Get the next minibatch from the DataLoader.

Source code in evotorch/neuroevolution/supervisedne.py
def get_minibatch(self) -> Any:
    """
    Get the next minibatch from the DataLoader.
    """
    if self.dataloader is None:
        self._prepare()

    try:
        batch = next(self.dataloader_iterator)
        if batch is None:
            self.dataloader_iterator = iter(self.dataloader)
            batch = self.get_minibatch()
        else:
            batch = batch
    except Exception:
        self.dataloader_iterator = iter(self.dataloader)
        batch = self.get_minibatch()

    # Move batch to device of network
    return [var.to(self.network_device) for var in batch]

loss(self, y_hat, y)

Run the loss function and return the loss.

If the __init__ of SupervisedNE class was given a loss function via the argument loss_func, then that loss function will be used. Otherwise, it will be expected that the method _loss(...) is overriden with a loss definition, and that method will be used to compute the loss. The computed loss will be returned.

Parameters:

Name Type Description Default
y_hat Any

The output estimated by the network

required
y Any

The desired output

required

Returns:

Type Description
Union[float, torch.Tensor]

A scalar, representing the loss

Source code in evotorch/neuroevolution/supervisedne.py
def loss(self, y_hat: Any, y: Any) -> Union[float, torch.Tensor]:
    """
    Run the loss function and return the loss.

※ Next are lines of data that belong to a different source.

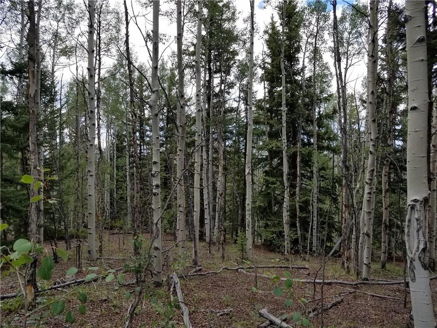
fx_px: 328
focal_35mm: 26
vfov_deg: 53.1
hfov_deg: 67.3
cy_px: 164
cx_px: 218
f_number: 1.7
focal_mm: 4.2
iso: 50
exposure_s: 1/1204
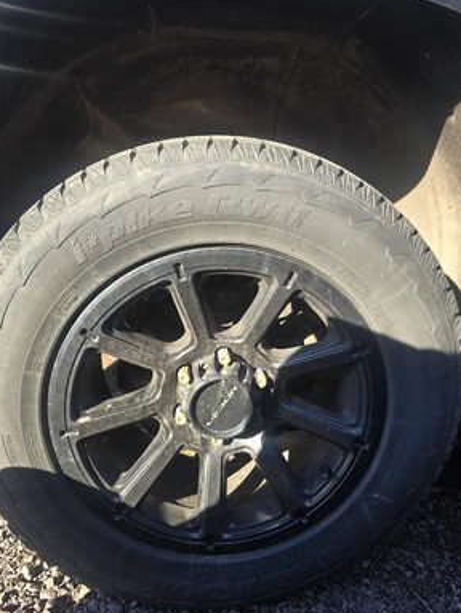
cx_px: 237
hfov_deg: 56.9
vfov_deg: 71.5
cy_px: 302
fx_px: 425
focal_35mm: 24
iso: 32
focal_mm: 6.3
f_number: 1.7
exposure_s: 1/180
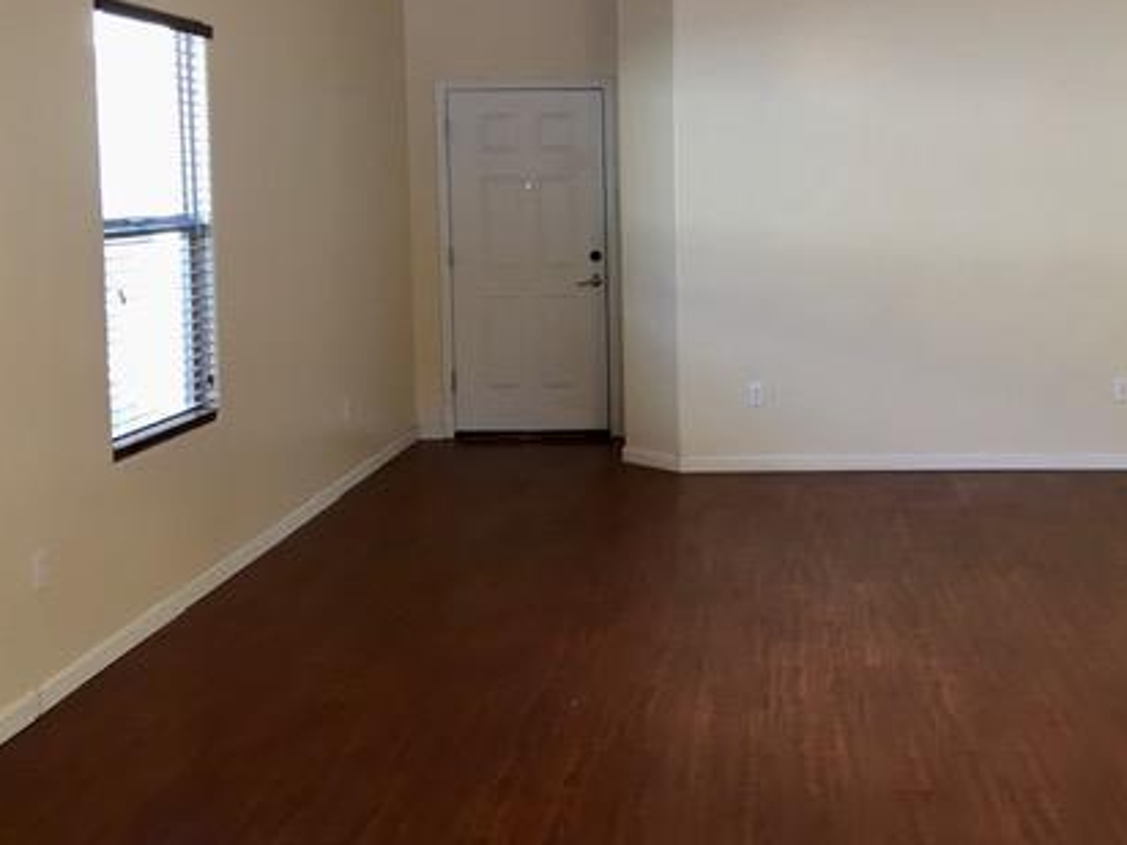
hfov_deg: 41.5
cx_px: 760
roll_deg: +0.5
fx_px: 1465
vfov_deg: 31.9
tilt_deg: -3.8
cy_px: 276
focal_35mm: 45
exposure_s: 1/33
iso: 80
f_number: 2.2
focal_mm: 4.15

    If the `__init__` of `SupervisedNE` class was given a loss
    function via the argument `loss_func`, then that loss function
    will be used. Otherwise, it will be expected that the method
    `_loss(...)` is overriden with a loss definition, and that method
    will be used to compute the loss.
    The computed loss will be returned.

    Args:
        y_hat: The output estimated by the network
        y: The desired output
    Returns:
        A scalar, representing the loss
    """
    if self._loss_func is None:
        return self._loss(y_hat, y)
    else:
        return self._loss_func(y_hat, y)

make_dataloader(self)

Make a new DataLoader.

If the __init__ of SupervisedNE was provided with a minibatch size via the argument minibatch_size, then a new DataLoader will be made with that minibatch size. Otherwise, it will be expected that the method _make_dataloader(...) was overridden to contain details regarding how the DataLoader should be created, and that method will be executed.

Returns:

Type Description
DataLoader

The created DataLoader.

Source code in evotorch/neuroevolution/supervisedne.py
def make_dataloader(self) -> DataLoader:
    """
    Make a new DataLoader.

    If the `__init__` of `SupervisedNE` was provided with a minibatch size
    via the argument `minibatch_size`, then a new DataLoader will be made
    with that minibatch size.
    Otherwise, it will be expected that the method `_make_dataloader(...)`
    was overridden to contain details regarding how the DataLoader should be
    created, and that method will be executed.

    Returns:
        The created DataLoader.
    """
    if self._minibatch_size is None:
        return self._make_dataloader()
    else:
        return DataLoader(self.dataset, shuffle=True, batch_size=self._minibatch_size)